Here are the Sanskrit sutras and subsutras revealed by His Holiness Bharati Krishna Tirthaji Maharaja as encoding deeper mathematical knowledge. The Maharaja, who later became the Shankaracarya of Puri, wrote 16 volumes on the detailed application of these sutras in mathematics, one volume for each sutra. He was firmly convinced of their wide scope of application and wrote: "The sutras apply to and cover each and every part of each and every chapter of each and every branch of mathematics (including arithmetic, algebra, geometry - plane and solid, trignometry - plane and spherical, conics - geometrical and analytical, astronomy, calculus - differential and integral, etc). In fact, there is no part of mathematics, pure or applied, which is beyond their jurisdiction."

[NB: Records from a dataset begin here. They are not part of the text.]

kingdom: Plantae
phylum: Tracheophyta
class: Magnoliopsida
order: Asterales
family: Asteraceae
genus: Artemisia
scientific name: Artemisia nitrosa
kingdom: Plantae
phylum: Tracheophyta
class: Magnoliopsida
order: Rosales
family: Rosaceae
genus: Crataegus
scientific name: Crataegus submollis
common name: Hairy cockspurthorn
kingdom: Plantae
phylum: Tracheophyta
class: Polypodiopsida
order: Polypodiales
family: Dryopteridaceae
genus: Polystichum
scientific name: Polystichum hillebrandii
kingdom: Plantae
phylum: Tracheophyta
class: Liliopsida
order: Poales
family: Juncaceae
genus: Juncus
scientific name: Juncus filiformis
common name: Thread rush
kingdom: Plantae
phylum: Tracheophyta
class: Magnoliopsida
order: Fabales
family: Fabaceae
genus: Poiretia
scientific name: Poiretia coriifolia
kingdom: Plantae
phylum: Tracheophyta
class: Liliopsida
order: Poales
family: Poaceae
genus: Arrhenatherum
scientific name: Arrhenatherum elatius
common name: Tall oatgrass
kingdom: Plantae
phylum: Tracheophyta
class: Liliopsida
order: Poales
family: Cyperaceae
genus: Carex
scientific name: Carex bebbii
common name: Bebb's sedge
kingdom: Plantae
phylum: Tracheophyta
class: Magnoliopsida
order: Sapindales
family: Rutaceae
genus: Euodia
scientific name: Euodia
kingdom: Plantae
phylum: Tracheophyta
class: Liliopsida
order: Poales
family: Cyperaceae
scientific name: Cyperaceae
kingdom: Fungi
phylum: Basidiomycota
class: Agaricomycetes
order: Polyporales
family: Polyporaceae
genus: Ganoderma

| THE 16 SANSKRIT SŪTRAS ON MATHEMATICS |
| 1 |
Ekādhikena Pūrveṇa |
By one more than the previous one |
| 2 |
Nikhilam Navataścaramam Daśataḥ |
All from nine and the last from ten |
| 3 |
Ūrdhva-tiryagbhyām |
Vertically and crosswise |
| 4 |
Parāvartya Yojayet |
Transpose and apply |
| 5 |
Śūnyam Sāmyasamuccaye |
If the sum is the same, it is zero |
| 6 |
(Ānurūpye) Śūnyamanyat |
If one is in ratio, the other is zero |
| 7 |
Saṇkalana-vyavakalanābhyām |
By addition and by subtraction |
| 8 |
Pūraṇāpūraṇābhyām |
By the completion or the non-completion |
| 9 |
Calana-kalanābhyām |
Differential calculus |
| 10 |
Yāvadūnam |
By whatever the extent of its deficiency |
| 11 |
Vyaṣṭisamaṣṭiḥ |
Specific and general |
| 12 |
Śeṣāṇyaṅkena Carameṇa |
The remainders by the last digit |
| 13 |
Sopāntyadvayamantyam |
The ultimate and twice the penultimate |
| 14 |
Ekānyūnena Pūrveṇa |
By one less than the previous one |
| 15 |
Guṇitasamuccayaḥ |
The product of the sum is equal to the sum of the product |
| 16 |
Guṇakasamuccayaḥ |
The factors of the sum is equal to the sum of the factors |
| THE RELATED SUBSŪTRAS (COROLLARIES) |
| 1 |
Ānurūpyeṇa |
Proportionately |
| 2 |
Śiṣyate Śeṣasaṁjñaḥ |
The remainder remains constant |
| 3 |
Ādyamādyenāntyamantyena |
The first by the first, the last by the last |
| 4 |
Kevalaiḥ Saptakam Guṇyāt |
For seven, the multiplicand is 143 |
| 5 |
Veṣṭanam |
By osculation |
| 6 |
Yāvadūnam Tāvadūnam |
Whatever the deficiency, lessen by that amount |
| 7 |
Yāvadūnam Tāvadūnīkṛtya
Vargañca Yojayet |
Whatever the deficiency, lessen by that amount and set up the square of the deficiency |
| 8 |
Antyayordaśake 'pi |
Last totalling ten |
| 9 |
Antyayoreva |
Only the last terms |
| 10 |
Samuccayaguṇitaḥ |
The sum of the products |
| 11 |
Lopanasthāpanābhyām |
By alternative elimination and retention |
| 12 |
Vilokanam |
By mere observation |
| 13 |
Guṇitasamuccayaḥ Samuccayaguṇitaḥ |
The product of the sum is the sum of the products |
| 14 |
Dhvajāṅka |
On top of the flag |
However the original manuscripts of the 16 volumes, given by the Shankaracarya to one of his disciples for safe-keeping prior to being published, were lost without trace. During his last few years, the Shankaracarya embarked on re-writing his lost works from memory. After completing the manuscript of one introductory volume, the Shankaracarya attained samaddhi in 1960. His sole volume on Vedic mathematics summarises the application of some of the above sutras. That's all the world is left with, until another genius of similar calibre as the late Shankaracarya of Puri emerges to research and decipher further scientific knowledge from these sutras and other portions of the Vedic texts.